'Innovating the future of dentistry': 4 things to know about Capitol Dental Care's new initiative

Becker's talked with Manu Chaudhry, MS, DDS, President and Dental Director at Salem, Oregon-based Capitol Dental Care, about its new integrated expanded practice dental hygienist practice model.

"I have personally piloted this system of care over the last few months and believe it is the future of dentistry," Dr. Chaudhry said.

1. The integrated expanded practice dental hygienist practice model
While most DSOs only provide care for privately insured Americans — or roughly half of the U.S. population — Capitol Dental Care's sole focus is improving the oral health of Oregon's Medicaid population, who make up 1.28 million Oregonians, about 30 percent, of the state's total population, Dr. Chaudhry said.

The I-EPDH practice integrates a full-time expanded practice dental hygienist (EPDH) as the primary oral healthcare provider. The practice aims to empower mid-level providers with a focus on prevention and social determinants of health. The practice's pilot office opened July 7 in Madras — the most poverty-stricken city in Oregon. The rural area has a high unemployment rate and struggles to attract dentists, especially those paying off school debt.

The EPDH is present five days a week to diagnose periodontal health, treat periodontal condition, facilitate exams and provide oral hygiene instructions — shifting the conversation from treatment to prevention. The practice is outfitted for on-demand access to a dentist when necessary and the EPDH collects records for an off-site dentist to perform comprehensive and periodic examinations through asynchronous teledentistry. The dentist visits the practice one day a week to perform consultations and more complex care.

2. Why the program was developed & its key tenets
In August 2020, Medicaid in Oregon informed all dental care organizations of an 11 percent rate cut, which is extremely damaging to the program's viability. "That level of disruption requires innovation beyond what we currently know," Dr. Chaudhry said. "I've been envisioning this for years, but it wasn't the right time. Now we are in a perfect storm of reduced funds to support dentists in providing care to underserved Oregonians, dental workforce shortage and contributory access challenges in rural areas, COVID-19 pandemic and value-based systems to improve overall health."

This model of care takes the learnings from practicing amid the pandemic and brings them to a head, Dr.

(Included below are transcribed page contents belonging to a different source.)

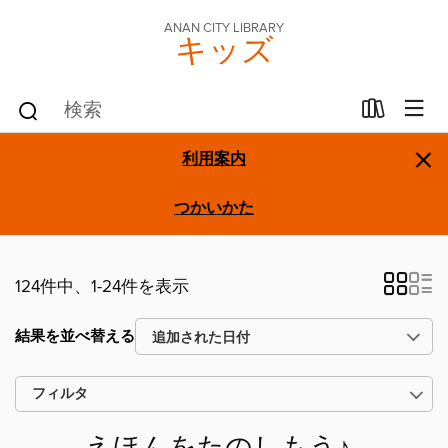
ANAN CITY LIBRARY
キッズ
×
利用案内
つかいかた
124件中、1-24件を表示
結果を並べ替える
フィルタ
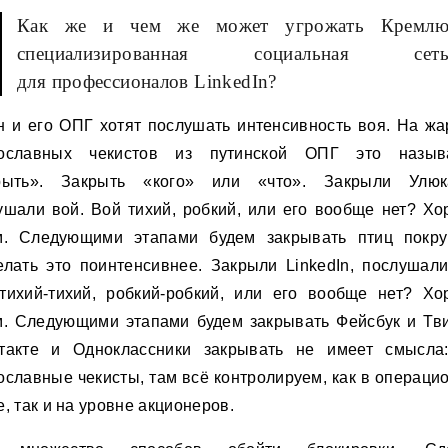
Как же и чем же может угрожать Кремл
специализированная социальная сет
для профессионалов LinkedIn?
н и его ОПГ хотят послушать интенсивность воя. На жа
ославных чекистов из путинской ОПГ это назыв
рыть». Закрыть «кого» или «что». Закрыли Улюк
ушали вой. Вой тихий, робкий, или его вообще нет? Хо
м. Следующими этапами будем закрывать птиц покру
елать это поинтенсивнее. Закрыли LinkedIn, послушали
тихий-тихий, робкий-робкий, или его вообще нет? Хо
м. Следующими этапами будем закрывать Фейсбук и Тви
такте и Одноклассники закрывать не имеет смысла
ославные чекисты, там всё контролируем, как в операци
, так и на уровне акционеров.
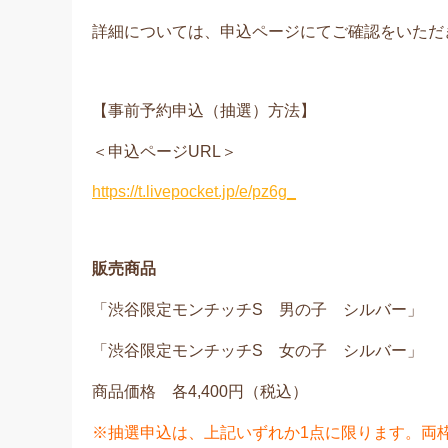
詳細については、申込ページにてご確認をいただ
【事前予約申込（抽選）方法】
＜申込ページURL＞
https://t.livepocket.jp/e/pz6g_
販売商品
「渋谷限定モンチッチS 男の子 シルバー」
「渋谷限定モンチッチS 女の子 シルバー」
商品価格 各4,400円（税込）
※抽選申込は、上記いずれか1点に限ります。両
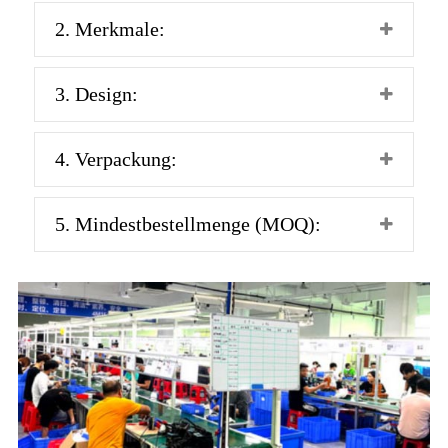
2. Merkmale:
3. Design:
4. Verpackung:
5. Mindestbestellmenge (MOQ):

Chaudhry said. Growing public awareness about the link between oral health and overall health and social determinants of health are also driving traction.

The program utilizes a team-based approach in the office and through digital solutions to focus wholly on the prevention of dental disease and therefore reduce the burden of dental diseases and all other associated diseases.

The EPDH is placed at the center of patient care to achieve the quadruple aim, the key tenet of Capitol Dental Care:

  • Improving health of members
  • Providing better member experience
  • Reducing cost of care
  • Increasing care team satisfaction

3. What's been the most challenging part of starting this program?
All healthcare professionals try to do the best for their patients and follow evidence-based practices, Dr. Chaudhry said. The burden of dental disease in the most vulnerable Oregonians is exacerbated by behavioral health and other social determinants of health. The program effectively creates innovation in the dental field, he continued, improves the health of Oregonians and empowers the dental team to practice at the top of their license.

"It is challenging to implement new systems of health improvement especially through the pandemic and specifically for the safety net. To fully understand, I became an Oregon Medicaid dental provider myself," Dr. Chaudhry explained. He needed to meet the patients himself so he could operationalize more meaningfully and build the entirely new innovation required to improve overall public health.

"Dentistry itself is predictable," Dr. Chaudhry said. "But connected to individuals with trauma and societal challenges, it's hard to create real health improvements. We need to not only connect the dots, but build bridges that provide real change to improve overall health."

The practice model focuses on empowering providers, and is only the foundation, Dr. Chaudhry said. The end goal is to make the dental office a hub for care, while providing hope, courage and a safety net to underserved populations.

4. What influence do you believe this program will have on the dental industry?
"In traditional care models, the dentist is at the center of patient care. We're at the brink of diversifying this cycle and how care is delivered," Dr. Chaudhry said.

To create real change, leaders must innovate for medical-dental and dental-medical integration, he continued. Care needs to be integrated into one organization with one visionary purpose. The EPDH practice model is the ultimate starting point.

The fully integrated structure of a DSO provides appropriate, sustainable support for the program, while digital technology across an organization brings it all together.

“The I-EPDH practice model innovatively drives change during this time where we are taking more responsibility to serve Oregonians with greater needs using less resources than ever,” Dr. Chaudhry concluded. “We can make it better only if we try.”